Assimilation of Surface Soil Moisture Data into a Model

Jeffrey P Walker, Garry R Willgoose and Jetse D Kalma

Poster Presentation

Model estimates of soil moisture suffer from errors in the model physics, initialization and atmospheric forcing data. While remote sensing provides a measurement of the spatial distribution of surface soil moisture content, it does not provide any direct information on the soil moisture profile or its variation during the inter-observation period. In contrast, point measurements give a continuous estimate of the soil moisture profile at a point, but do not give the spatial distribution. Hence an optimal estimate of the soil moisture may be obtained by utilizing the complimentary attributes of the three approaches.

The usefulness of surface soil moisture data for estimating the spatial and temporal variation of soil moisture has been illustrated using field data and a soil moisture model. The field data consisted of atmospheric forcing, surface and profile soil moisture data collected for a 6ha catchment in a temperate region of Eastern Australia. Surface soil moisture data was measured on a 20m regular grid using 15cm TDR probes to replicate remote sensing observations. The soil moisture model was calibrated to 10 months of measured soil moisture profile data at 13 locations throughout the catchment. Then, starting from a poor initial condition, the soil moisture model was run for a separate 1 month period and the surface soil moisture observations assimilated using the Kalman filter. Model predictions were compared with the measured soil moisture profile data and predictions without assimilation.

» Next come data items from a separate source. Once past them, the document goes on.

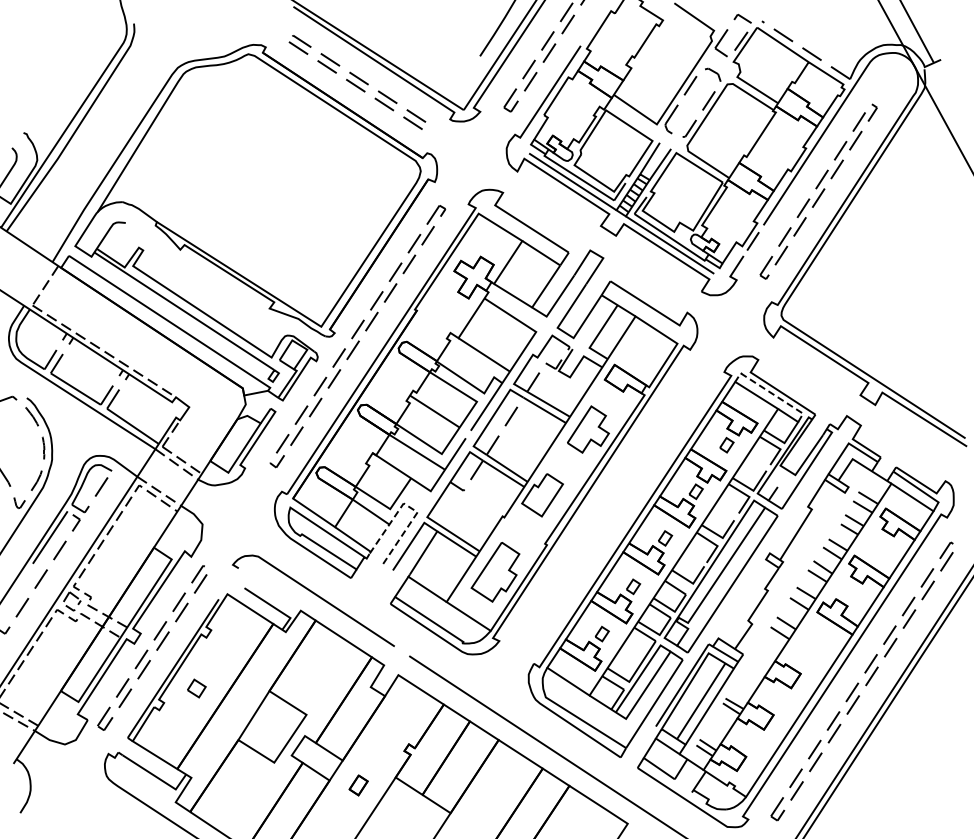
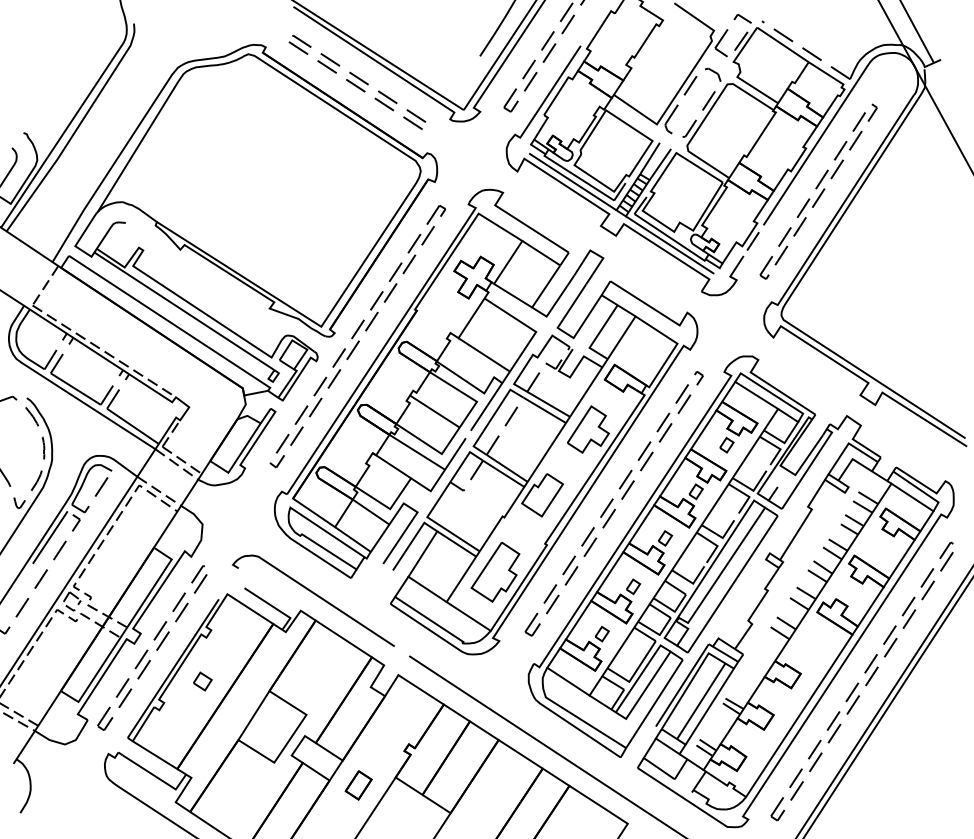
line at (771, 393): dashed -> solid
part at (613, 503): none -> present
line at (411, 508): dashed -> solid
part at (196, 688) position: (196, 688) -> (202, 681)
part at (358, 785) size: 21x23 px -> 29x31 px
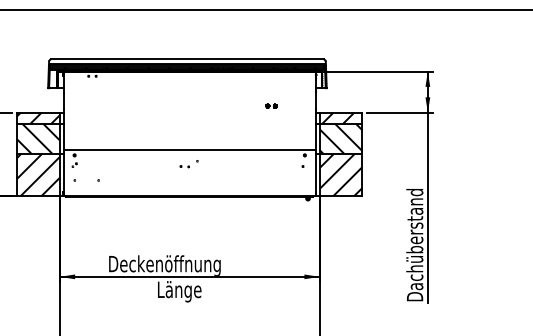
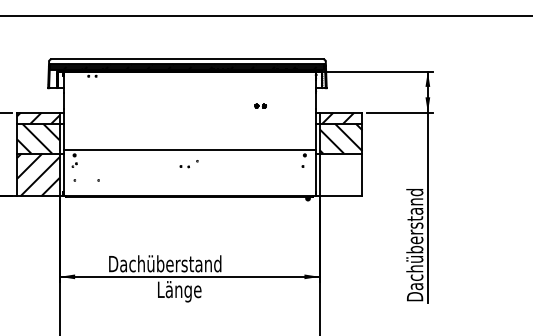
line at (265, 10) position: (265, 10) -> (265, 16)
part at (271, 105) position: (271, 105) -> (260, 105)
hatch at (340, 174): present -> none
text at (170, 265): Deckenöffnung -> Dachüberstand
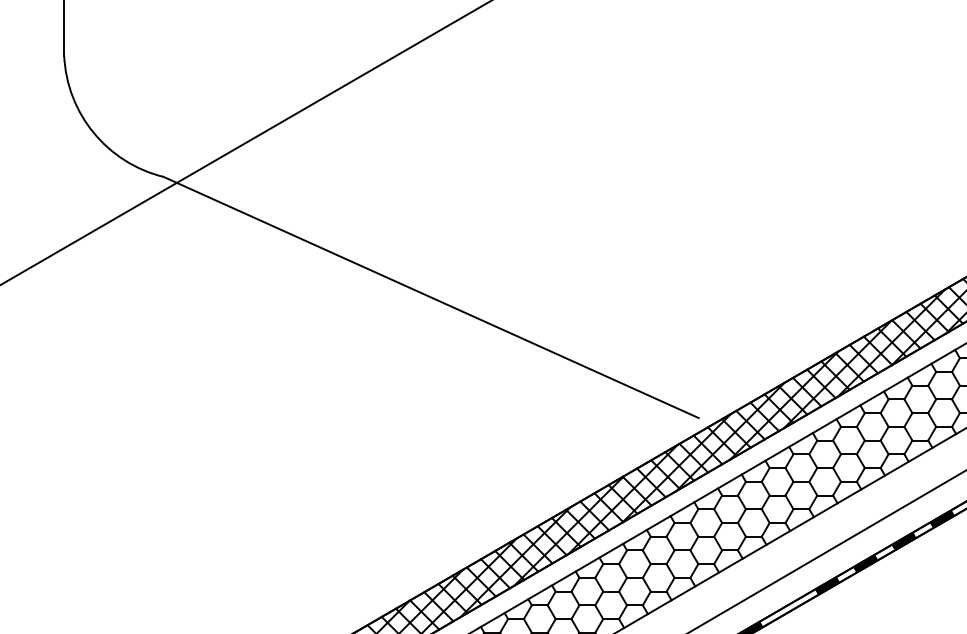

This study has shown that assimilation of surface soil moisture data into a soil moisture model can yield a significant improvement in the soil moisture profile estimation. It has also shown that when using an appropriate assimilation scheme, accurate initialization of the forecasting model is not critical, yielding an average rms error in total soil moisture storage of 6% v/v as compared to 13% v/v when surface observations were not assimilated. Moreover, it has been shown that the updating interval is relatively unimportant when the forecasting model has a good calibration and forcing data has a high level of accuracy.